We evaluate both FUNGI and embedding in k-nearest neighbor evaluation, and report both the accuracy and the mean-per-class accuracy. We evaluate both gradient-only and gradients+embeddings FUNGI features.

In [14]:
def eval(
    train_features: torch.Tensor,
    test_features: torch.Tensor,
    train_targets: torch.Tensor,
    test_targets: torch.Tensor,
    num_neighbors: int = 20,
    normalize: bool = True
):
    if normalize:
        test_features = nn.functional.normalize(test_features, dim=-1, p=2)
        train_features = nn.functional.normalize(train_features, dim=-1, p=2)

    knn_classifier = KNeighborsClassifier(
        n_neighbors=num_neighbors,
        n_jobs=-1
    ).fit(train_features, train_targets)

    predictions = knn_classifier.predict(test_features)

    correct_predictions = (predictions == np.array(test_targets)).sum()
    
    accuracy = correct_predictions / len(test_targets) * 100
    mean_per_class_acc = mean_per_class_accuracy(
        preds=predictions,
        targets=test_targets
    ) * 100
    fungi_test_features

    print(f"the test accuracy was {round(accuracy, 2)}")
    print(f"the mean per-class accuracy was {round(mean_per_class_acc, 2)}")

In [15]:
print("Embeddings")

eval(
    train_features=train_features,
    test_features=test_features,
    train_targets=train_targets,
    test_targets=test_targets,
    num_neighbors=num_neighbors
)

print("---" * 15)
print("FUNGI gradient-only features")

eval(
    train_features=fungi_train_features,
    test_features=fungi_test_features,
    train_targets=train_targets,
    test_targets=test_targets,
    num_neighbors=num_neighbors
)

print("---" * 15)
print("FUNGI gradient+embeddings features")
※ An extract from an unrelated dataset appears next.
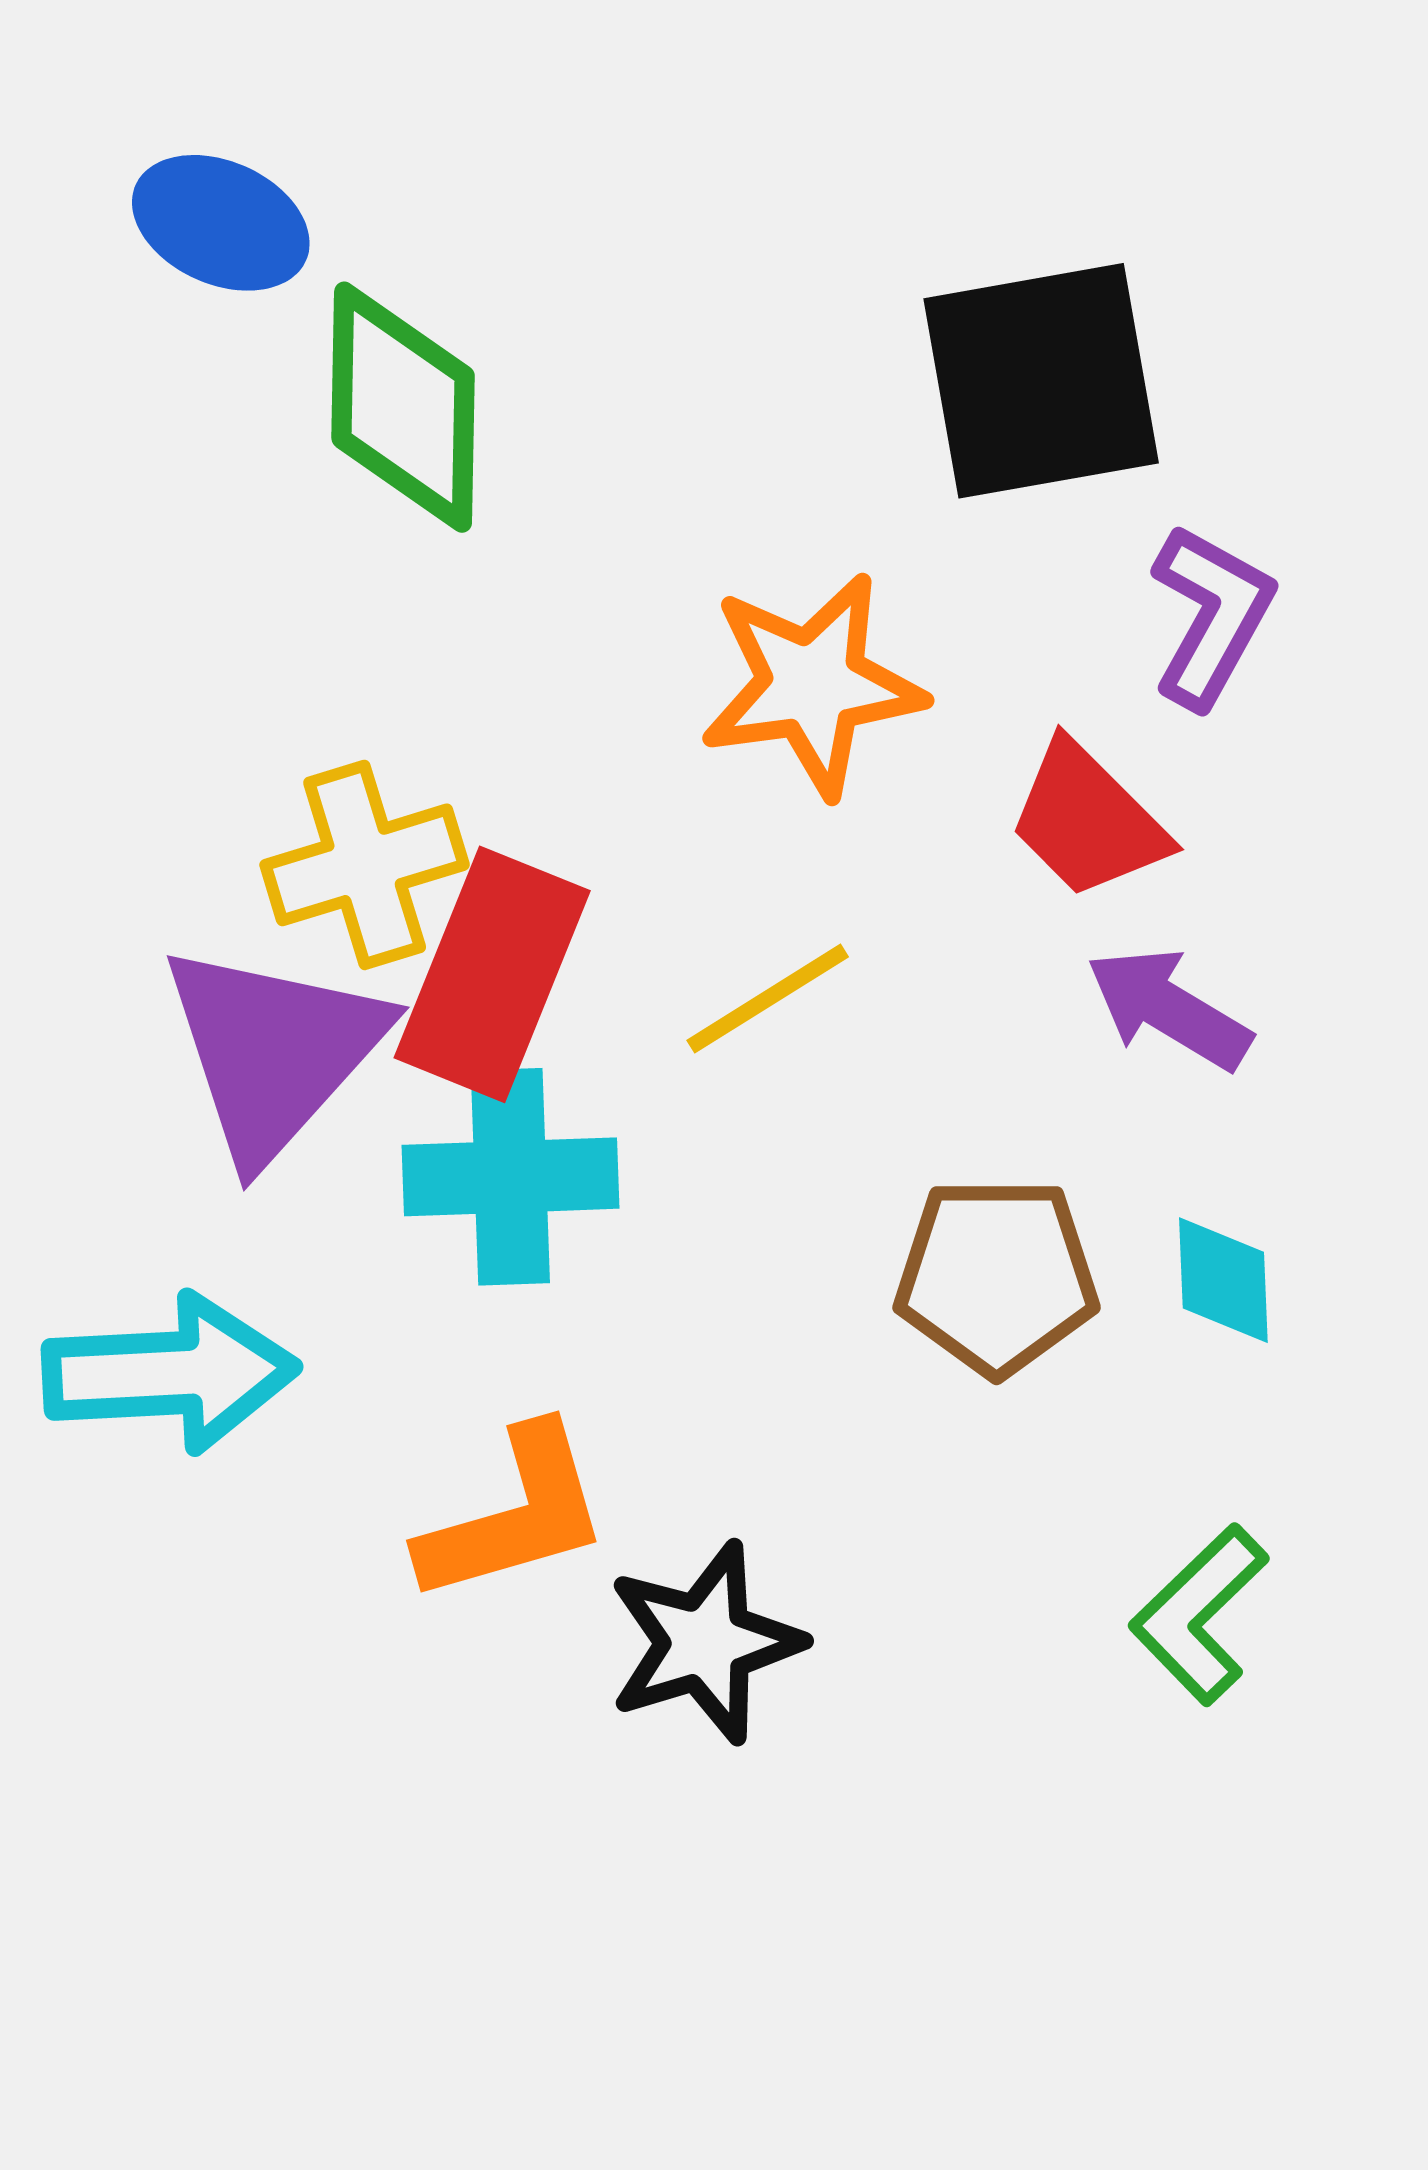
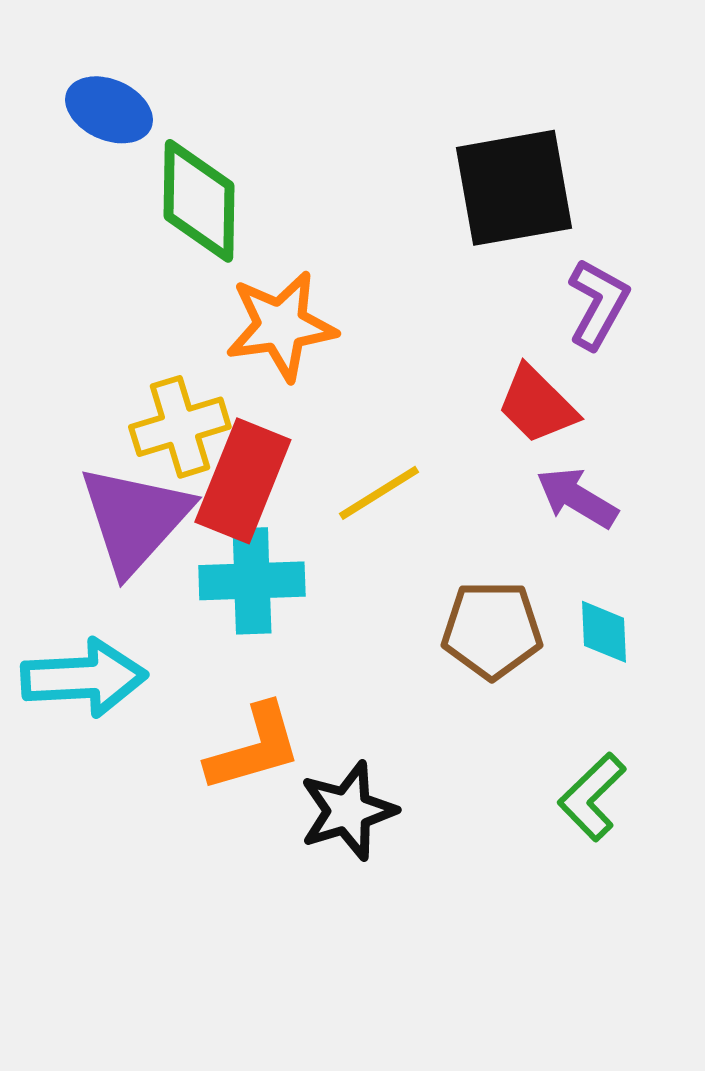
orange star: (812, 685) -> (281, 326), moved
mixed_train_features = torch.cat([nn.functional.normalize(train_features, dim=-1, p=2), fungi_train_features], dim=-1)
mixed_test_features = torch.cat([nn.functional.normalize(test_features, dim=-1, p=2), fungi_test_features], dim=-1)

eval(
    train_features=mixed_train_features,
    test_features=mixed_test_features,
    train_targets=train_targets,
    test_targets=test_targets,
    num_neighbors=num_neighbors
)

Embeddings
the test accuracy was 73.88
the mean per-class accuracy was 76.99
---------------------------------------------
FUNGI gradient-only features
the test accuracy was 77.85
the mean per-class accuracy was 80.94
---------------------------------------------
FUNGI gradient+embeddings features
the test accuracy was 78.11
the mean per-class accuracy was 81.38